WORK ORDER: The material below has pictures in it. Set down only the lines from the line containing "org_id=7 (TFG): 2 -> 3" through the line containing "2020-05-19: 1491172.1 -> 1484534", word for word, and leave the pictures behind.

EXCERPTED RECORDS:
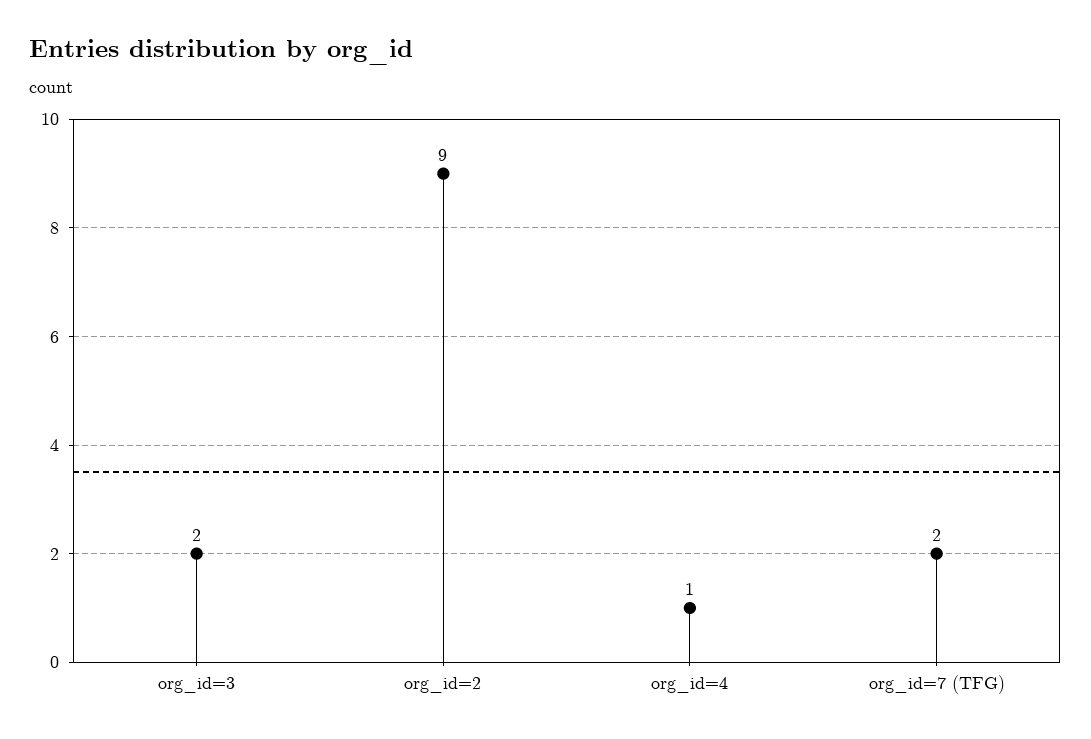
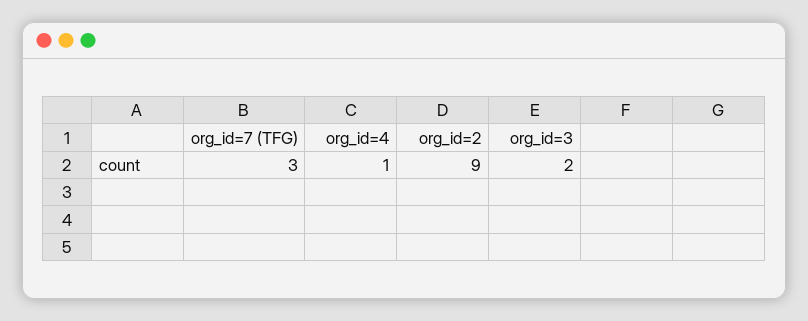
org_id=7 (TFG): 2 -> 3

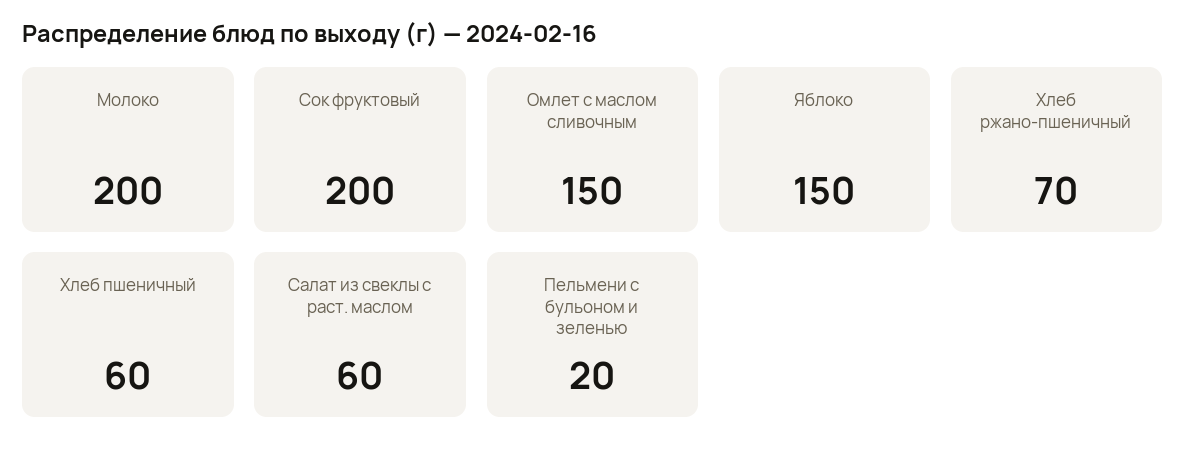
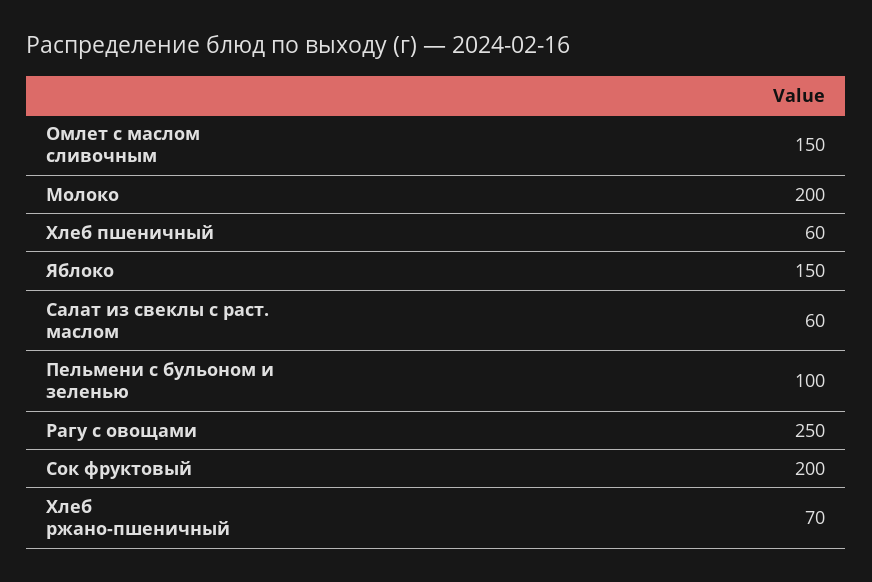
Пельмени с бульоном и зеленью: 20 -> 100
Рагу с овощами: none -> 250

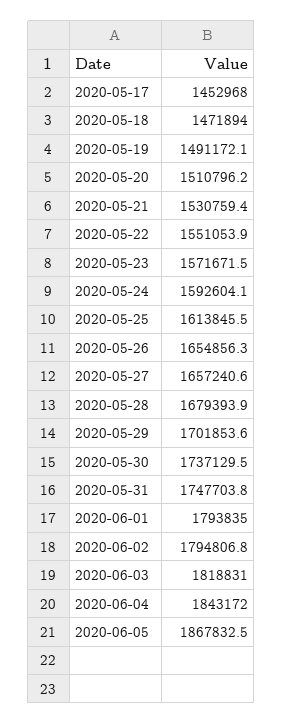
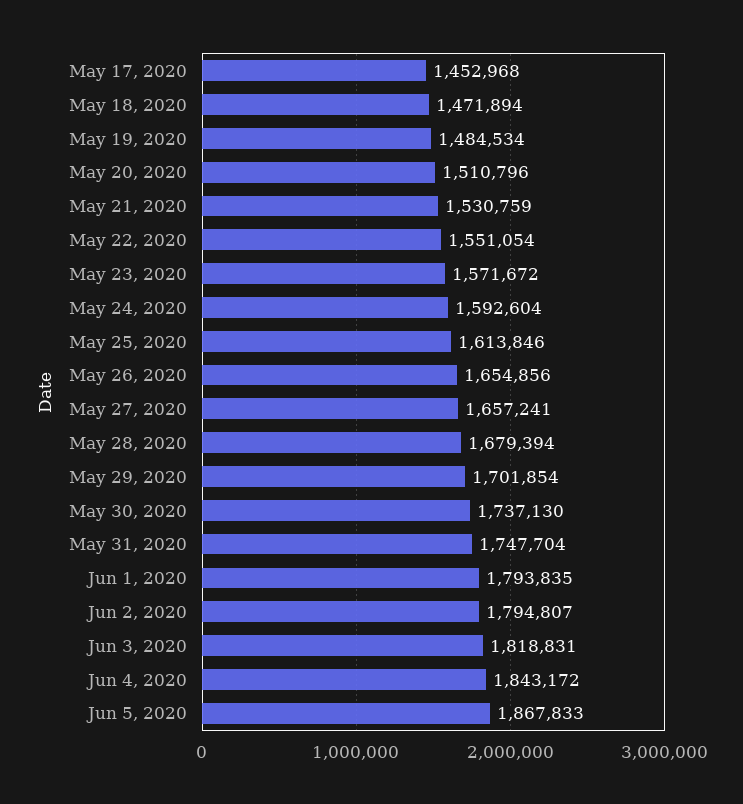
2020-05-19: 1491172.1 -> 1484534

...

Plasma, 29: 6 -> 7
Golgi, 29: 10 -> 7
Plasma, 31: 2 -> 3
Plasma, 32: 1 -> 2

--

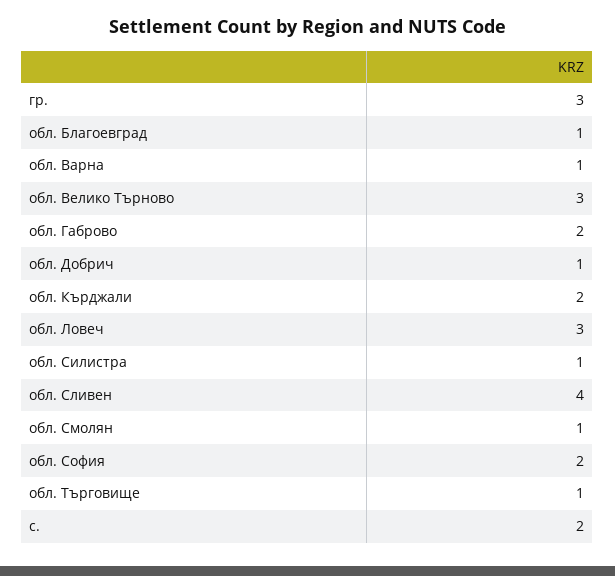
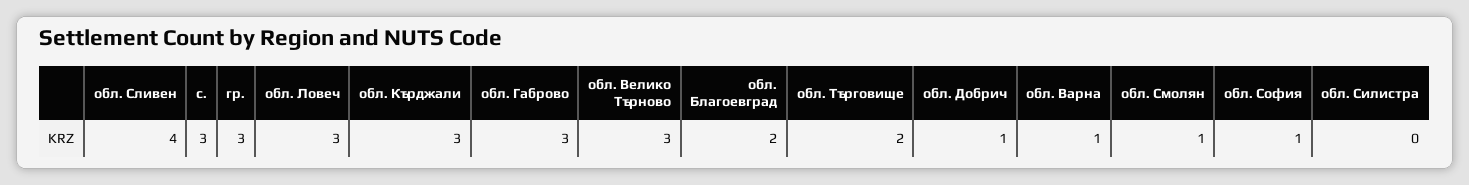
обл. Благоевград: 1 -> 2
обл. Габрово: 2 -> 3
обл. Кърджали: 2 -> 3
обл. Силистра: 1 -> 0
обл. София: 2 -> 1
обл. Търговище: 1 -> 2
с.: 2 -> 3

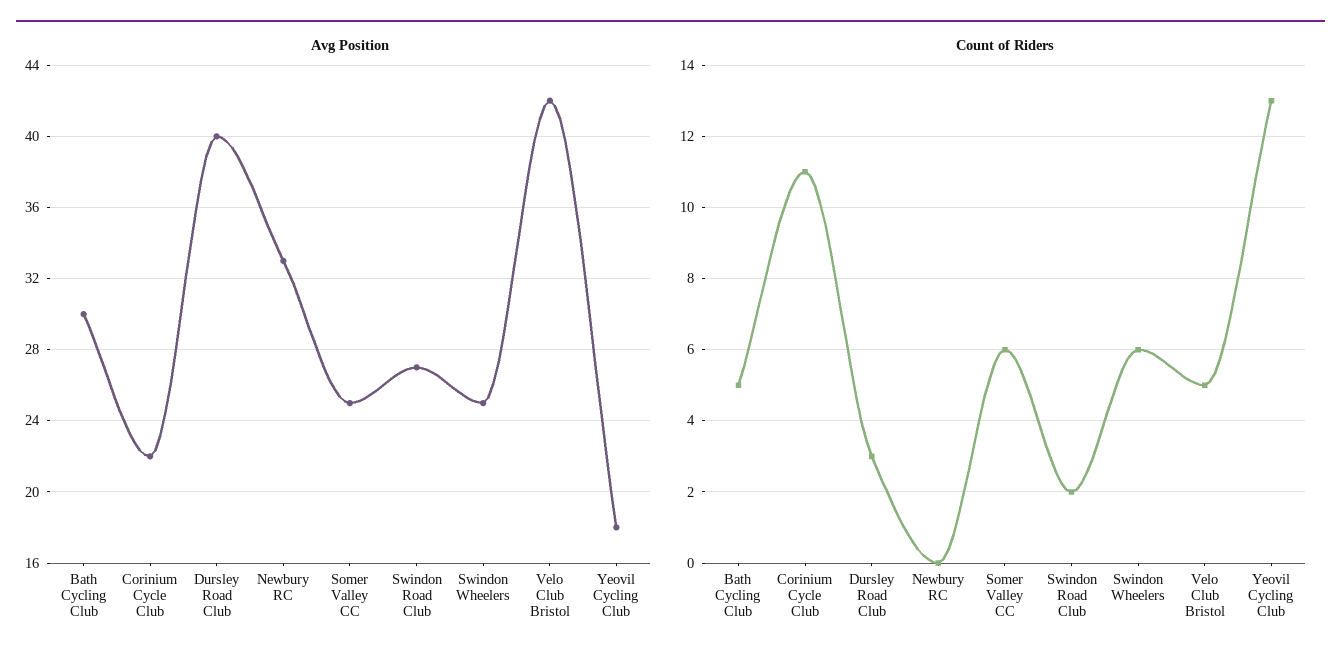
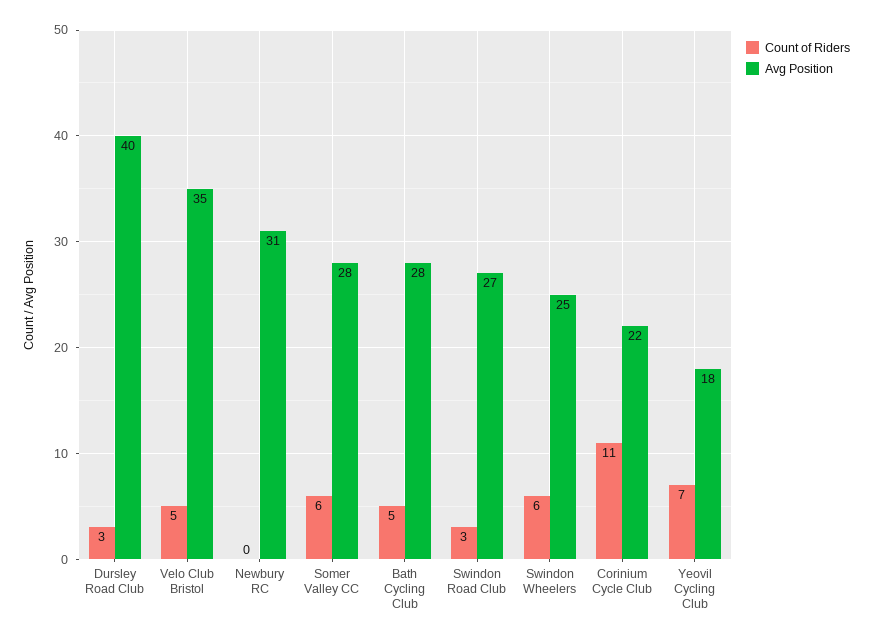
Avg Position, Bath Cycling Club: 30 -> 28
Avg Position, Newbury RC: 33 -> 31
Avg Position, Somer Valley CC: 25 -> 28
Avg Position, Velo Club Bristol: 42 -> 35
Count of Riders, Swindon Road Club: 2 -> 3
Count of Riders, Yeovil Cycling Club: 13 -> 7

YOUR RESPONSE:
org_id=7 (TFG): 2 -> 3

Пельмени с бульоном и зеленью: 20 -> 100
Рагу с овощами: none -> 250

2020-05-19: 1491172.1 -> 1484534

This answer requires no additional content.